Listening to Change by the Dismemberment Plan.
Been walking in and out of school in and out of drugs for five years and not a single person of any place is willing to listen and ask why; always with the fail-safe advice and haste to explain away what I've discovered about myself because not a single person can listen, no neutral parties exist anymore. Easily manic depressive, definitely schizophrenic. I spend my time on 4chan making greentext stories and memes, circulating Saturnian notions and standing in as a sentinel for hedonism using made up stories for a temporary power and influences. Sometimes I don't. I give most of my sperg dollars to people because I don't really give a shit about myself and when I try to there's seldom direction.

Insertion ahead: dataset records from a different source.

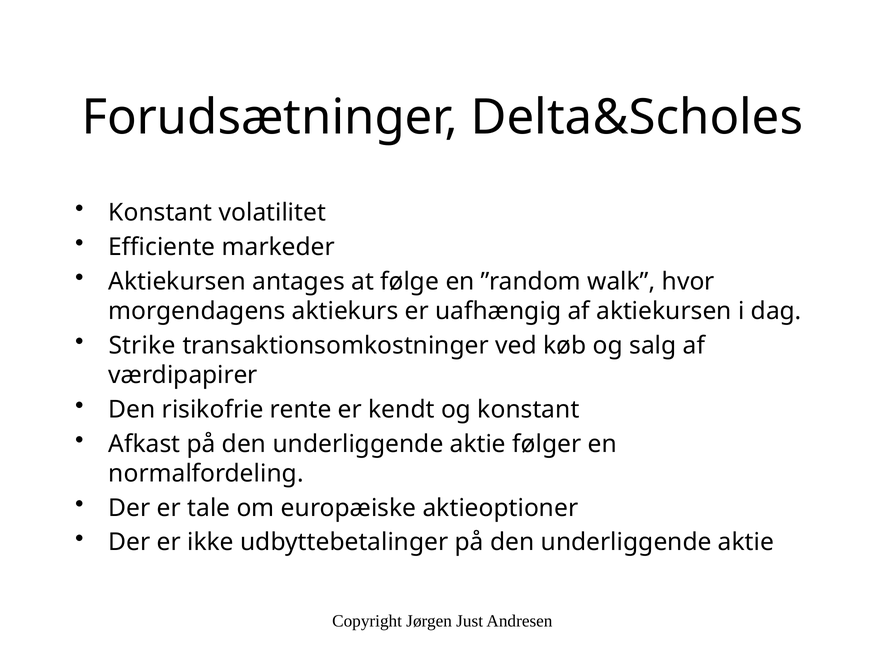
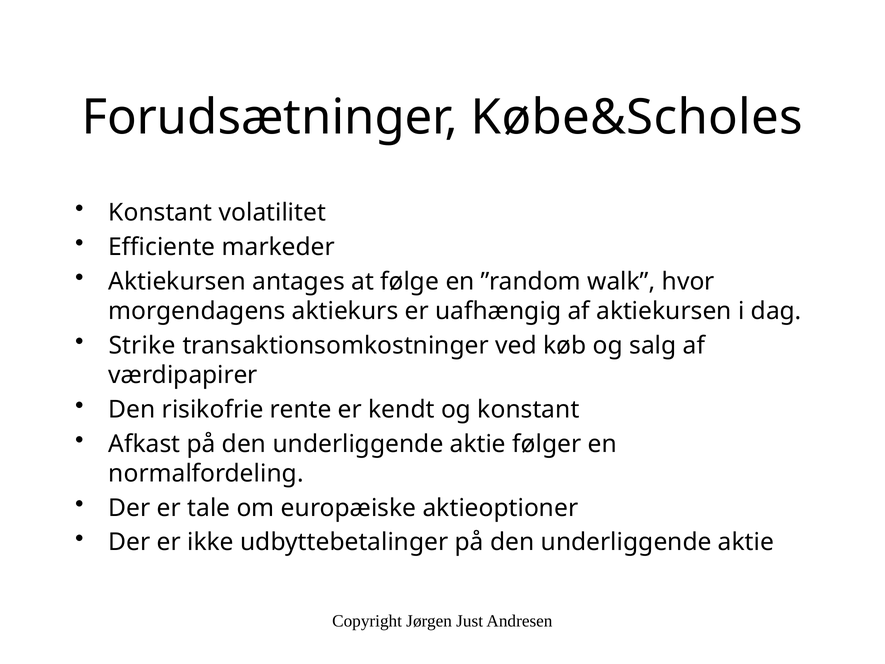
Delta&Scholes: Delta&Scholes -> Købe&Scholes
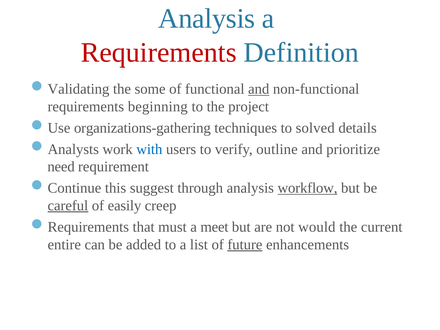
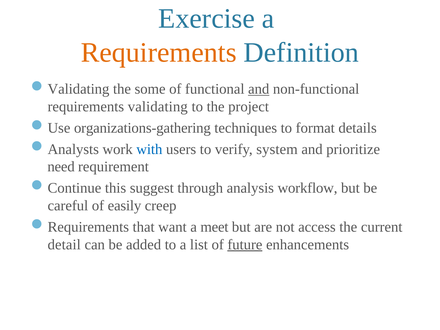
Analysis at (207, 19): Analysis -> Exercise
Requirements at (159, 52) colour: red -> orange
requirements beginning: beginning -> validating
solved: solved -> format
outline: outline -> system
workflow underline: present -> none
careful underline: present -> none
must: must -> want
would: would -> access
entire: entire -> detail
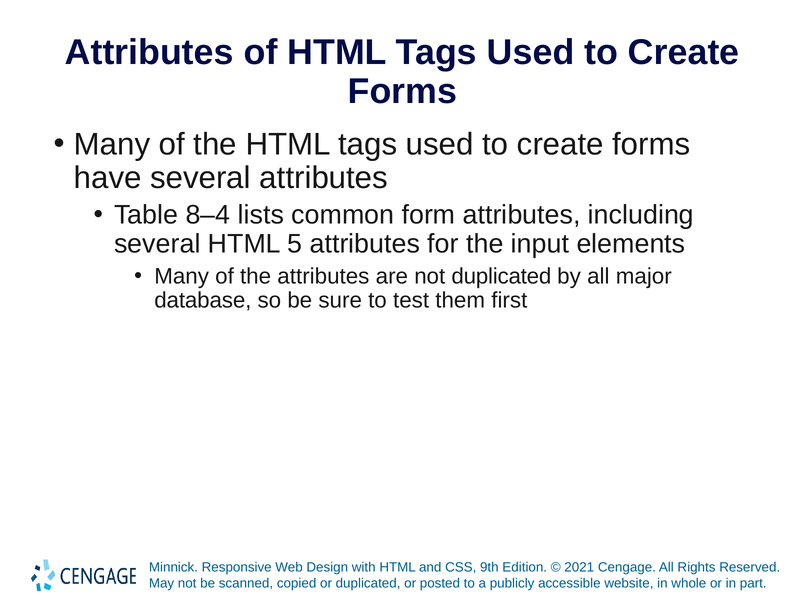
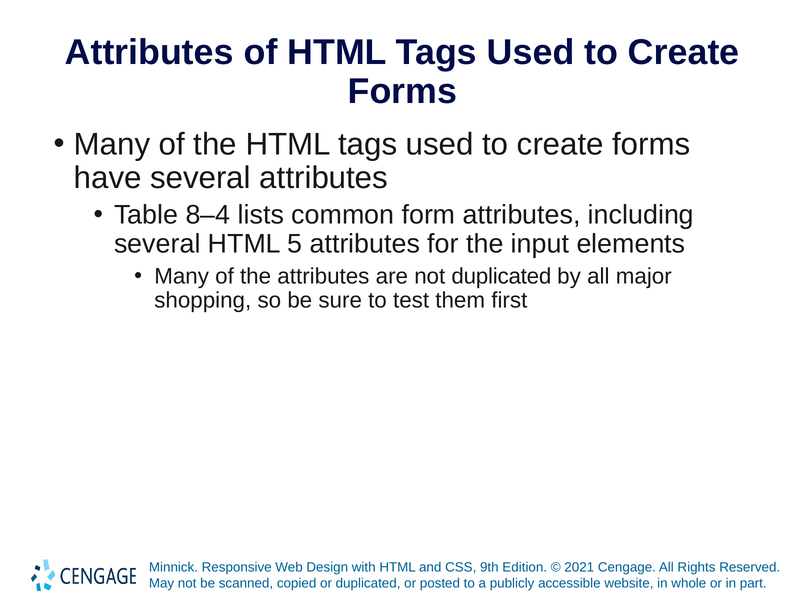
database: database -> shopping
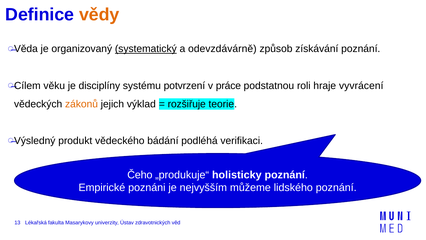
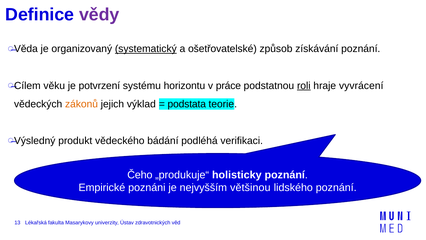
vědy colour: orange -> purple
odevzdávárně: odevzdávárně -> ošetřovatelské
disciplíny: disciplíny -> potvrzení
potvrzení: potvrzení -> horizontu
roli underline: none -> present
rozšiřuje: rozšiřuje -> podstata
můžeme: můžeme -> většinou
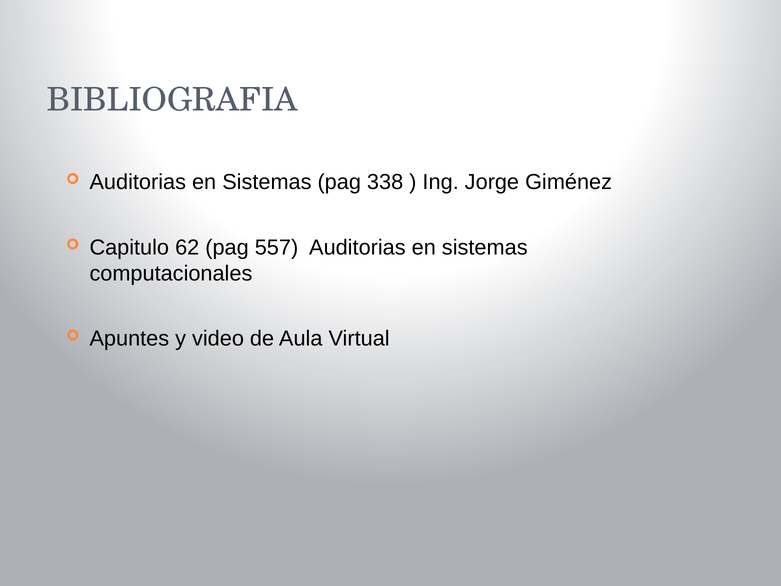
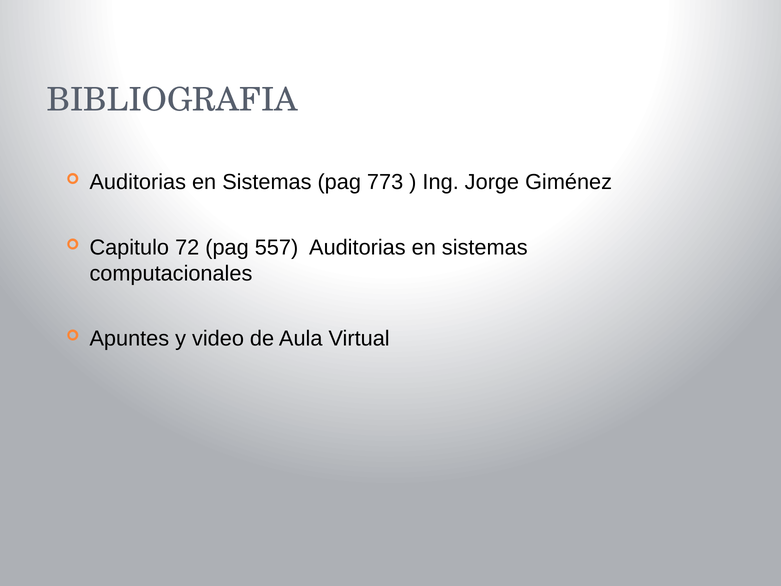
338: 338 -> 773
62: 62 -> 72
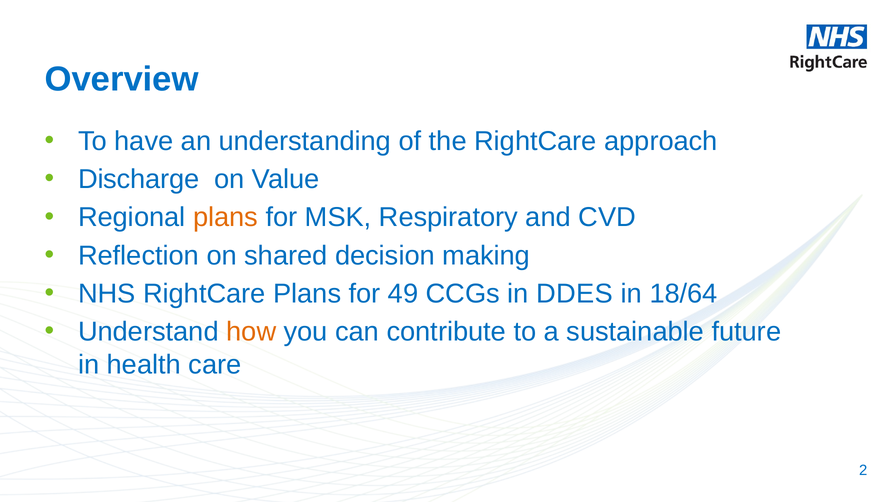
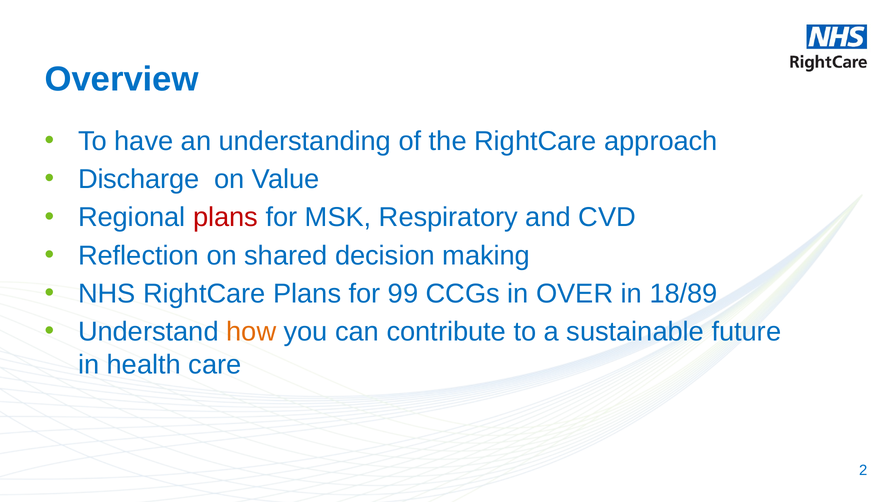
plans at (226, 218) colour: orange -> red
49: 49 -> 99
DDES: DDES -> OVER
18/64: 18/64 -> 18/89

Some days I certainly "get it" as far as how living is done, but you wake up in a room and it's not until about 7pm you're going to get there again.Try or don't try, talk or don't talk, care or don't care, pursue or don't pursue; all of the above, something entirely different. No combination of anything works. My next plan is to go bushcrafting. Perhaps this will work. I don't understand how you guys do it
>>35459060
You believe in yourself too much maybe. Humans are all shit and there's not a ton of room to change that individually or globally. Fuck whatever the Buddha said, or whoever. We're not in that world anymore. Don't kill yourself, but degenerate if you gotta.
>>35459189
That's actually extremely persuasive and sound. I'm going to buy some heroin.